LNG projects in the Gulf of Mexico boosted as Russian gas alternative
Houston (AFP) – Two years ago, the American liquified natural gas (LNG) company Tellurian was in free fall: Its stock price collapsed, it laid off 40 percent of its staff, and suspended a key project in Louisiana.
Now, executive chairman Charif Souki says investors “are lining up at the door to ask me: ‘Can we finance your project?'”
At the annual CERAWeek energy conference in Houston, Souki told AFP that LNG projects have been boosted by the renewed emphasis on energy independence after Russia’s invasion of Ukraine.
“Global market demand and the desire of the Europeans to divest from their reliance on Russian gas…those are all positive market signals, which will obviously help stimulate those projects and get them moving towards final investment decisions,” said Charlie Riedl, vice president of the natural gas industry’s advocacy group.
On March 8, the United States banned all imports of LNG, petroleum and coal from Russia, and has for years encouraged its European allies to decrease their dependence on their eastern neighbor.
The White House, in a statement, also argued that “federal policies are not limiting the production of oil and gas.”

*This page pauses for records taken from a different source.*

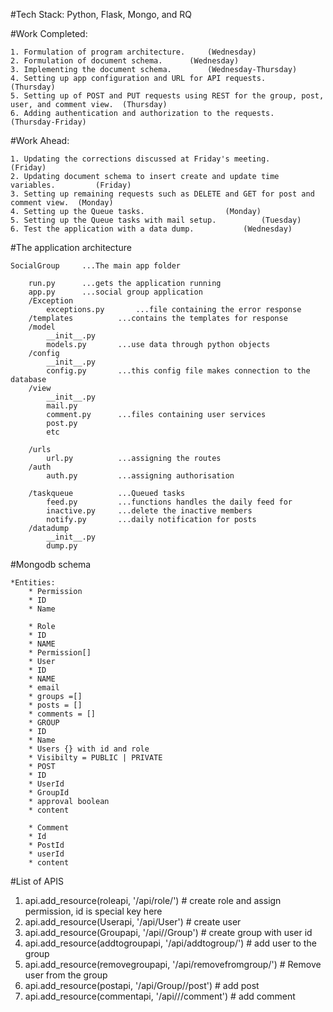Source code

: #Tech Stack: Python, Flask, Mongo, and RQ


#Work Completed:

	1. Formulation of program architecture. 	(Wednesday)
	2. Formulation of document schema.		(Wednesday)
	3. Implementing the document schema.		(Wednesday-Thursday)
	4. Setting up app configuration and URL for API requests.					(Thursday)
	5. Setting up of POST and PUT requests using REST for the group, post, user, and comment view.	(Thursday)
	6. Adding authentication and authorization to the requests.					(Thursday-Friday)


#Work Ahead:

	1. Updating the corrections discussed at Friday's meeting.				(Friday)
	2. Updating document schema to insert create and update time variables. 		(Friday)
	3. Setting up remaining requests such as DELETE and GET for post and comment view.	(Monday)	
	4. Setting up the Queue tasks.					(Monday)
	5. Setting up the Queue tasks with mail setup.			(Tuesday)	
	6. Test the application with a data dump.			(Wednesday) 






#The application architecture


	SocialGroup		...The main app folder

		run.py		...gets the application running
		app.py		...social group application
		/Exception
			exceptions.py		...file containing the error response
		/templates			...contains the templates for response
		/model
			__init__.py
			models.py		...use data through python objects 
		/config
			__init__.py
			config.py 		...this config file makes connection to the database
		/view
			__init__.py
			mail.py			
			comment.py		...files containing user services
			post.py
			etc

		/urls
			url.py			...assigning the routes
		/auth
			auth.py			...assigning authorisation
		
		/taskqueue			...Queued tasks
			feed.py			...functions handles the daily feed for
			inactive.py		...delete the inactive members
			notify.py		...daily notification for posts
		/datadump
			__init__.py
			dump.py




#Mongodb schema

	*Entities:
	    * Permission
		* ID 
		* Name

	    * Role
		* ID
		* NAME
		* Permission[]
	    * User
		* ID
		* NAME
		* email
		* groups =[]
		* posts = []
		* comments = []
	    * GROUP
		* ID
		* Name
		* Users {} with id and role
		* Visibilty = PUBLIC | PRIVATE
	    * POST
		* ID
		* UserId
		* GroupId
		* approval boolean
		* content
	    
	    * Comment
		* Id
		* PostId
		* userId
		* content
	


#List of APIS

1. api.add_resource(roleapi, '/api/role/<id>')  # create role and assign permission, id is special key here
2. api.add_resource(Userapi, '/api/User')                      # create user
3. api.add_resource(Groupapi, '/api/<id>/Group')               # create group with user id
4. api.add_resource(addtogroupapi, '/api/addtogroup/<id>')       # add user to the group
5. api.add_resource(removegroupapi, '/api/removefromgroup/<id>')   # Remove user from the group
6. api.add_resource(postapi, '/api/Group/<id>/post')               # add post
7. api.add_resource(commentapi, '/api/<gid>/<pid>/comment')        # add comment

“To the contrary, the Biden administration has been clear that in the short-term, supply must keep up with demand,” it added.
Eight LNG terminals operate in the United States, pumping out 14 billion cubic feet (400 million cubic meters) per day, and fourteen other terminals have already been approved by the Federal Energy Regulatory Commission (FERC).
That’s the case for Driftwood LNG, Tellurian’s future liquefaction plant and export terminal, south of Lake Charles, Louisiana.
Stalled for a year and a half, the company will finally break ground on the massive project next month. Once completed, the site will be able to export 3.6 billion cubic feet per day.
Charif said that “in principle, we should be able to provide LNG in 2026” to the oil companies Shell, Vitol and Gunvor.
The Gulf Coast will see plant construction accelerate in the coming months: Five projects have already been approved by FERC in Louisiana, with seven more in Texas and Mississippi.
Faster regulatory approvals
Since its first exports in 2016, the Gulf Coast has become a key hub for global LNG shipments.
A network of pipelines connects the states’ ports to gas fields across the country, from the Permian and Haynesville basins in the south to the Marcellus, the country’s largest onshore reserve, in the northeast.
Once the gas arrives on the coast, it is liquified and transferred onto LNG tankers, most of which head off to Europe.
Earlier this month, not far from the future Tellurian site, Venture Global LNG saw its first tanker depart from its brand new Calcasieu Pass terminal.
The export terminal and its accompanying liquefaction plant were built off the coast of Louisiana in just 29 months — a record time for such a project, according to the company’s CEO, Mike Sabel.
He added that, in his estimation, the government’s regulatory approvals for both Calcasieu and another project near New Orleans have been “faster than they were before” the war in Ukraine.
“They’re being very supportive, so I’m very optimistic that they’re going to approve projects more quickly,” he said.
‘A lose-lose-lose proposition’
In a room reserved for him at the CERAWeek convention, Sabel shows a few journalists a video of tugboats, which he said were named after his children, maneuvering near the new plant.
He notes another reason for the sector to celebrate: In early February, the European Commission ruled that gas could, under certain conditions, contribute to the fight against climate change.
“That’s a big deal for banks that are sensitive to policy pressure, and public pressure, to support the infrastructure investments,” he said.
According to the Natural Gas Supply Association, each liquefaction plant requires an investment of $10 to $20 billion. Only nuclear power plants require more up-front capital.
However, not everyone is so happy about the gas sector’s bright future.
“Expanding gas production in the US is a lose-lose-lose proposition for communities in the Gulf (of Mexico), Europe, and the climate,” Nikki Reisch of the Center for International Environmental Law (CIEL) told AFP.
“LNG has all the climate impacts of fracked gas plus the added emissions from energy-intensive liquefaction, cooling and transportation. What’s more, it puts the health and livelihoods of people on the fencelines of extraction and export at risk,” she added.
“The war should be an impetus for increasing investments in renewables, electrification and efficiency, not doubling down on dirty energy sources,” she said.